A new methodology, sentiment analysis, attempts to summarize the positive and negative emotions associated with these reviews and ratings.

"Jodange, based in Yonkers, offers a service geared toward online publishers that lets them incorporate opinion data drawn from over 450,000 sources, including mainstream news sources, blogs and Twitter. Based on research by Claire Cardie, a Cornell computer science professor, and her students, the service uses a sophisticated algorithm that not only evaluates sentiments about particular topics, but also identifies the most influential opinion holders."

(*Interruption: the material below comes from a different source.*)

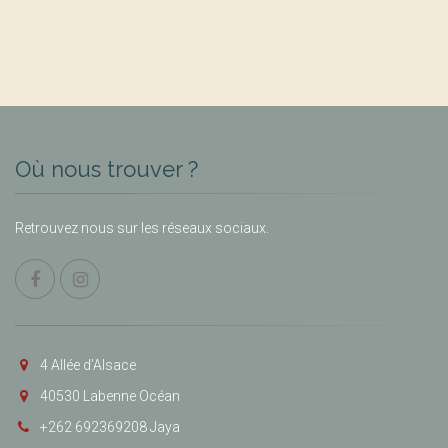
Où nous trouver ?
Retrouvez nous sur les réseaux sociaux.
4 Allée d’Alsace
40530 Labenne Océan
+262 692369208 Jaya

"In a similar vein, The Financial Times recently introduced Newssift, an experimental program that tracks sentiments about business topics in the news, coupled with a specialized search engine that allows users to organize their queries by topic, organization, place, person and theme. Using Newssift, a search for Wal-Mart reveals that recent sentiment about the company is running positive by a ratio of slightly better than two to one. When that search is refined with the suggested term “Labor Force and Unions,” however, the ratio of positive to negative sentiments drops closer to one to one."

This work isn't easy.

"Translating the slippery stuff of human language into binary values will always be an imperfect science, however. 'Sentiments are very different from conventional facts,' said Seth Grimes, the founder of the suburban Maryland consulting firm Alta Plana, who points to the many cultural factors and linguistic nuances that make it difficult to turn a string of written text into a simple pro or con sentiment. ' "Sinful" is a good thing when applied to chocolate cake,' he said."

"The simplest algorithms work by scanning keywords to categorize a statement as positive or negative, based on a simple binary analysis ('love' is good, 'hate' is bad). But that approach fails to capture the subtleties that bring human language to life: irony, sarcasm, slang and other idiomatic expressions. Reliable sentiment analysis requires parsing many linguistic shades of gray."

Submitted by Steve Simon

Questions

1. No algorithm is going to be perfect, but some may provide sufficient accuracy to be useful. How would you measure the accuracy of a sentiment algorithm?